In the forum thread about lens reviews, why is the reverse zoom ring less of an issue on the lens being discussed?

■ PASSAGE TO READ
******************************
So now with some perspective of how it compares to a stellar lens like the shorty 40 its looking like a very good lens!

1 more question how are you going with the reverse direction zoom ring? is it wierd ?


----------



## tron (Jul 7, 2013)

TWI by Dustin Abbott said:


> dstppy said:
> 
> 
> > Boo! You only tested the 40mm at one focal length???? Incomplete review!
> ...


 ;D You have to test it at least at 39mm and 41mm ;D


----------



## TWI by Dustin Abbott (Jul 7, 2013)

wickidwombat said:


> awesome review thanks for doing that for me dustin!
> 
> from looking at it I have to agree with your take the tamron does seem to have noticably smoother bokeh
> and it is clear the tamron would be sharper in the corners than a mk1 24-70 canon its here the 40mm blows the doors off the canon
> ...



The reverse zoom ring (which I'm not crazy about) is less of an issue on this lens because it is relatively short. I find it more of a bother on my 70-300L and also the Tamron 70-200 VC that I am in the process of reviewing, primarily because it means it is further away.

P.S. I've done a AFMA in better conditions on both of these lens and they are performing even better. The Tamron really does produce great images.


----------
******************************
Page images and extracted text

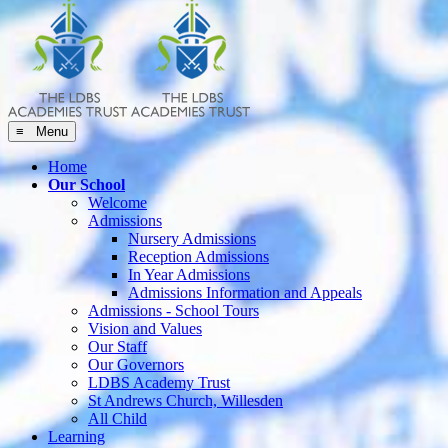
≡ Menu
Home
Our School
Welcome
Admissions
Nursery Admissions
Reception Admissions
In Year Admissions
Admissions Information and Appeals
Admissions - School Tours
Vision and Values
Our Staff
Our Governors
LDBS Academy Trust
St Andrews Church, Willesden
All Child
Learning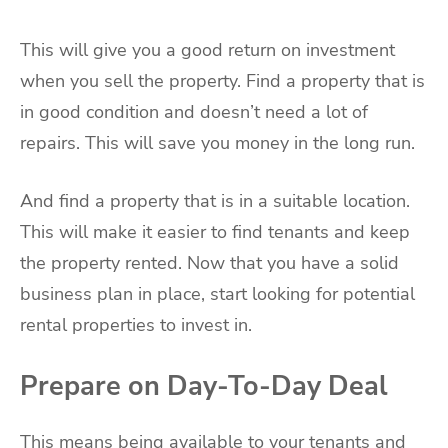
This will give you a good return on investment
when you sell the property. Find a property that is
in good condition and doesn’t need a lot of
repairs. This will save you money in the long run.
And find a property that is in a suitable location.
This will make it easier to find tenants and keep
the property rented. Now that you have a solid
business plan in place, start looking for potential
rental properties to invest in.
Prepare on Day-To-Day Deal
This means being available to your tenants and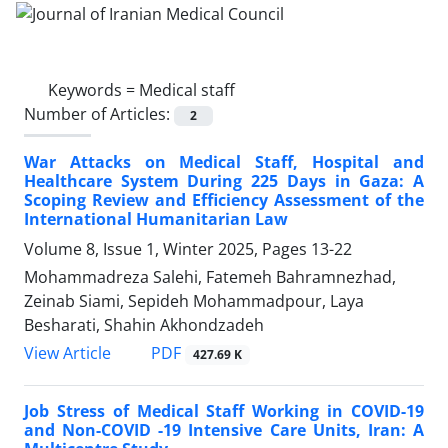
Keywords =
Medical staff
Number of Articles:
2
War Attacks on Medical Staff, Hospital and
Healthcare System During 225 Days in Gaza: A
Scoping Review and Efficiency Assessment of the
International Humanitarian Law
Volume 8, Issue 1, Winter 2025, Pages
13-22
Mohammadreza Salehi, Fatemeh Bahramnezhad,
Zeinab Siami, Sepideh Mohammadpour, Laya
Besharati, Shahin Akhondzadeh
PDF
View Article
427.69 K
Job Stress of Medical Staff Working in COVID-19
and Non-COVID -19 Intensive Care Units, Iran: A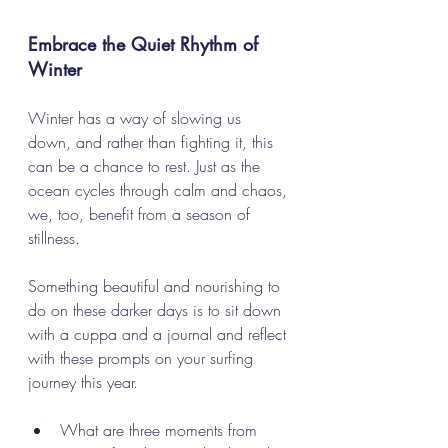
Embrace the Quiet Rhythm of 
Winter
Winter has a way of slowing us 
down, and rather than fighting it, this 
can be a chance to rest. Just as the 
ocean cycles through calm and chaos, 
we, too, benefit from a season of 
stillness. 
Something beautiful and nourishing to 
do on these darker days is to sit down 
with a cuppa and a journal and reflect 
with these prompts on your surfing 
journey this year. 
What are three moments from 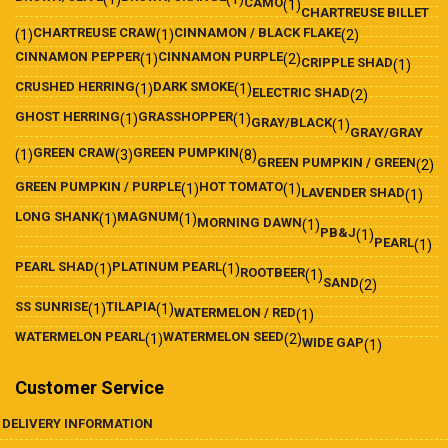
CAMO
(1)
CHARTREUSE BILLET
CHARTREUSE CRAW
CINNAMON / BLACK FLAKE
(1)
(1)
(2)
CINNAMON PEPPER
CINNAMON PURPLE
(1)
(2)
CRIPPLE SHAD
(1)
CRUSHED HERRING
DARK SMOKE
(1)
(1)
ELECTRIC SHAD
(2)
GHOST HERRING
GRASSHOPPER
(1)
(1)
GRAY/BLACK
(1)
GRAY/GRAY
GREEN CRAW
GREEN PUMPKIN
(1)
(3)
(8)
GREEN PUMPKIN / GREEN
(2)
GREEN PUMPKIN / PURPLE
HOT TOMATO
(1)
(1)
LAVENDER SHAD
(1)
LONG SHANK
MAGNUM
(1)
(1)
MORNING DAWN
(1)
PB&J
(1)
PEARL
(1)
PEARL SHAD
PLATINUM PEARL
(1)
(1)
ROOTBEER
(1)
SAND
(2)
SS SUNRISE
TILAPIA
(1)
(1)
WATERMELON / RED
(1)
WATERMELON PEARL
WATERMELON SEED
(1)
(2)
WIDE GAP
(1)
Customer Service
DELIVERY INFORMATION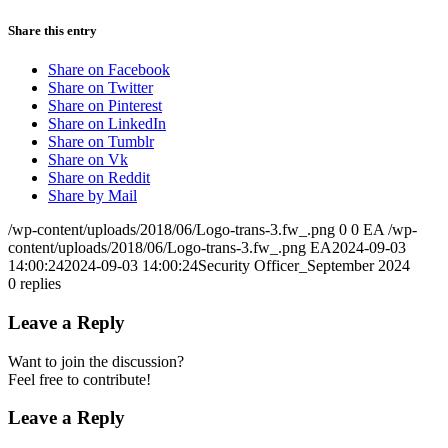
Share this entry
Share on Facebook
Share on Twitter
Share on Pinterest
Share on LinkedIn
Share on Tumblr
Share on Vk
Share on Reddit
Share by Mail
/wp-content/uploads/2018/06/Logo-trans-3.fw_.png
0
0
EA
/wp-
content/uploads/2018/06/Logo-trans-3.fw_.png
EA
2024-09-03
14:00:24
2024-09-03 14:00:24
Security Officer_September 2024
0
replies
Leave a Reply
Want to join the discussion?
Feel free to contribute!
Leave a Reply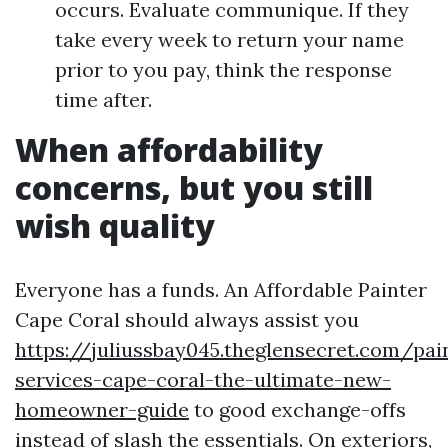
occurs. Evaluate communique. If they
take every week to return your name
prior to you pay, think the response
time after.
When affordability
concerns, but you still
wish quality
Everyone has a funds. An Affordable Painter
Cape Coral should always assist you
https://juliussbay045.theglensecret.com/pai
services-cape-coral-the-ultimate-new-
homeowner-guide
to good exchange-offs
instead of slash the essentials. On exteriors,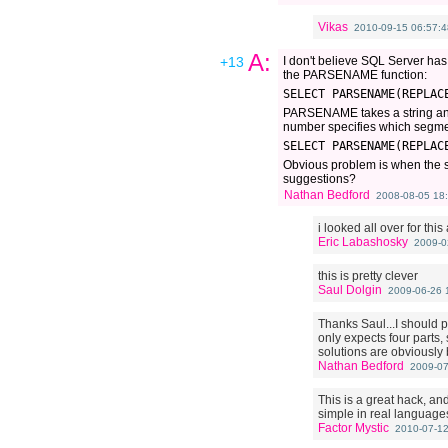
Vikas
2010-09-15 06:57:4
A:
+13
I don't believe SQL Server has a
the PARSENAME function:
SELECT PARSENAME(REPLAC
PARSENAME takes a string and s
number specifies which segment 
SELECT PARSENAME(REPLAC
Obvious problem is when the str
suggestions?
Nathan Bedford
2008-08-05 18:
i looked all over for this 
Eric Labashosky
2009-0
this is pretty clever
Saul Dolgin
2009-06-26 
Thanks Saul...I should p
only expects four parts,
solutions are obviously b
Nathan Bedford
2009-07
This is a great hack, an
simple in real language
Factor Mystic
2010-07-12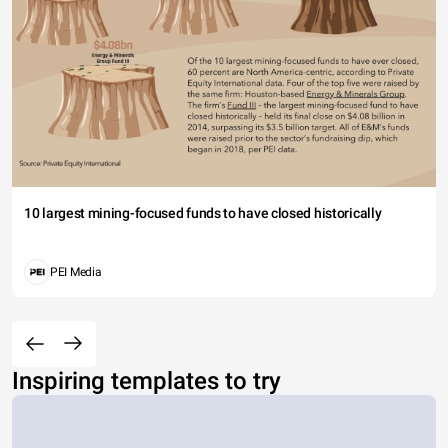
10 largest mining-focused funds to have closed historically
PEI Media
Inspiring templates to try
******************************
■ SOLUTION TO THIS EXERCISE
Because that lens is relatively short.